- **TEXT UNDER STUDY**:
I’m ashamed to say that I have been neglecting my weekly “Who’s that Girl (in menswear)” interview duties of late, as other projects such as London Fashion Week and a relocation to Scandinavia have taken precedence. However, “Who’s that Girl (in menswear)” is back, and its back with a big boy bang.
Relaunching the section is Ayishat Akanbi a girl in menswear figurehead if ever there was one. Stylist to the likes of Labrinth and JLS, this little lady is responsible for styling some of the best dressed men out there. She is also a regular contributor to menswear hub Individualism and rocks a menswear ensemble to rival some of the best dressed dudes out there. She champions the tomboy trend and is never afraid to challenge what it is to be feminine, in this interview she talks us through her love for boys clothing and her personal journey into styling.
How would you describe your personal style and to what extent is this reflected in the way you style others? My personal style is literally a mix of everything that has inspired me from being a child right the way up until now. It’s quite an eclectic style but a menswear aesthetic is the heart of all of my looks.
Growing up I was exposed to quite a wide variety of popular culture in terms of music, books and films. Describing my look as “Spike Lee meets Saville Row” probably sums it up the best.
I don’t know how and why but there is an element of my own personal style in everything I style. I like so many modes and styles of clothing its hard to not style someone in a look I sometimes do.
You have styled the likes of JLS, Labrinth and Cher Lloyd, how do you find the balance between being true to your clients style versus projecting your creative vision for them? Upon styling all of my clients, there is always an initial meeting where I can establish their goals and what they generally want to communicate to the world.
I never ever forget this when styling each client; whilst developing a style that I feel suits them I have to make sure I’m constantly communicating my clients message across about who they are and more importantly who they want to be. If I just throw on a client any old thing that I think is cool they wont wear it properly, it will look forced. The ideas have to come from what I know of their personalities.
I had dreams of becoming a stylist through my love of clothing and more accurately the psychology behind fashion and style- how you can transform ones perception based on the change of a shirt. This fascinated me.
I was lucky enough to meet Labrinth before he was signed; at the time I enjoyed styling my friends and experimenting with my own wardrobe. I offered Lab my services when I knew he was thinking of pursuing an artist career and I put together my very first styling pitch.

- **INSTRUCTIONS**:
- a) Answer these questions from the stylist interview:
(i) Which menswear hub does Ayishat Akanbi regularly contribute to?
(ii) What description does she say probably sums up her look best?
(iii) Whom did she meet before he was signed?
- b) Quote everything in the stylist interview from "I was lucky" down to "first styling pitch.".
Answer using only the stylist interview.

- **EXCERPTED DATA**:

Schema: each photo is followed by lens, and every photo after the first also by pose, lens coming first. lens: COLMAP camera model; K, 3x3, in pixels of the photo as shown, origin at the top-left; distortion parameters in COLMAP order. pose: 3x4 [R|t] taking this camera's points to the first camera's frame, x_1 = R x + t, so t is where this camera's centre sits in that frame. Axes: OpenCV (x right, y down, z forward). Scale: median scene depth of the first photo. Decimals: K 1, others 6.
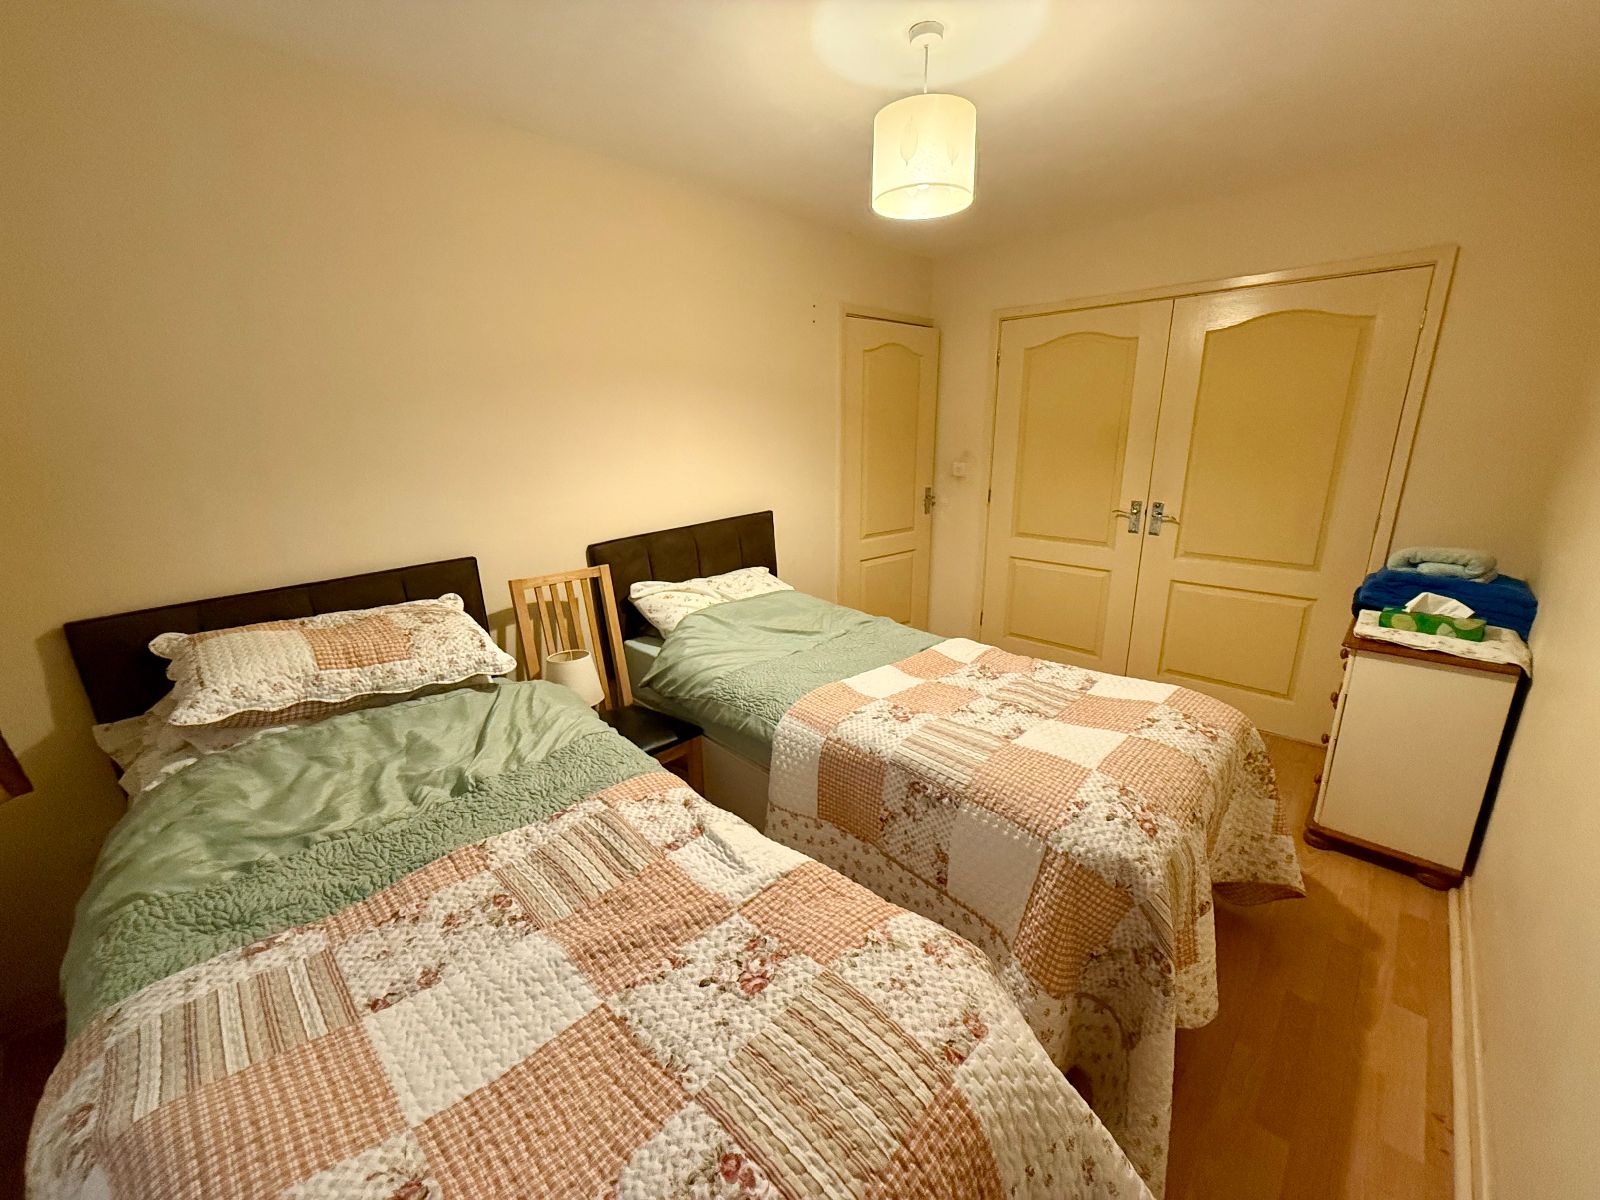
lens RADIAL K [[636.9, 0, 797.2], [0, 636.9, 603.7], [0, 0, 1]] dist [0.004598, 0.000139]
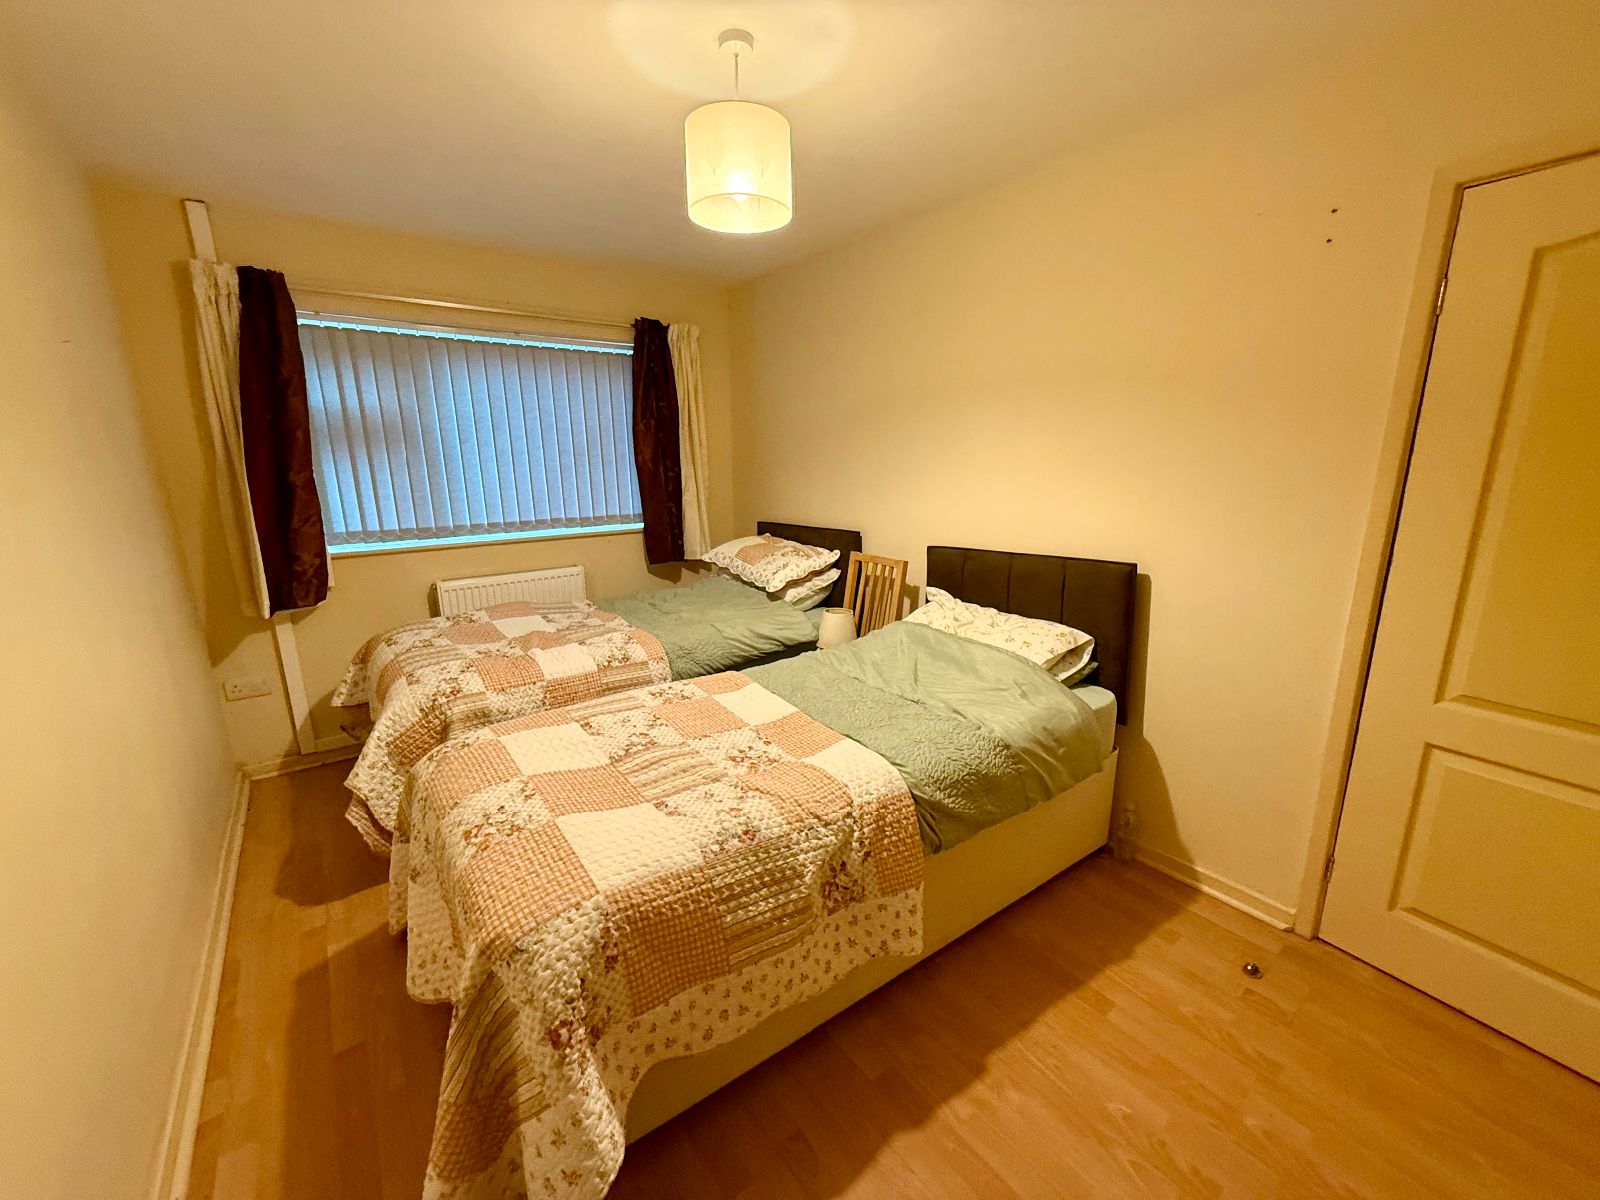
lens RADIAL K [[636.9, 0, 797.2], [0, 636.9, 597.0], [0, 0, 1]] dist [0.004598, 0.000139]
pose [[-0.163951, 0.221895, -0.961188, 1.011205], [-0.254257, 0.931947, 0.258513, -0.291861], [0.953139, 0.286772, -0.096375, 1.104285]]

---

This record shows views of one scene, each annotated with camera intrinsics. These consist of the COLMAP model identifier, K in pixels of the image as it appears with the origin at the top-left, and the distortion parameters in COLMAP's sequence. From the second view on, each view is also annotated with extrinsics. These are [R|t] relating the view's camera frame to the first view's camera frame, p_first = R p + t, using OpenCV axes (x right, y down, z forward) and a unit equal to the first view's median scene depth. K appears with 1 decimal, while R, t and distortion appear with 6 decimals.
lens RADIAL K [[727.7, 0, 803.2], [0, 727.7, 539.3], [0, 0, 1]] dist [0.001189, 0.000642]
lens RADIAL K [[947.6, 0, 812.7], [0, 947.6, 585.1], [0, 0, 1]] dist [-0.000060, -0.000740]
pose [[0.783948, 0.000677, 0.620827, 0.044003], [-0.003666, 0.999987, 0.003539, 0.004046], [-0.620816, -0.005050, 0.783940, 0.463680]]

- **PER-TASK ANSWERS**:
- a)
(i) Individualism
(ii) "Spike Lee meets Saville Row"
(iii) Labrinth

- b)
I was lucky enough to meet Labrinth before he was signed; at the time I enjoyed styling my friends and experimenting with my own wardrobe. I offered Lab my services when I knew he was thinking of pursuing an artist career and I put together my very first styling pitch.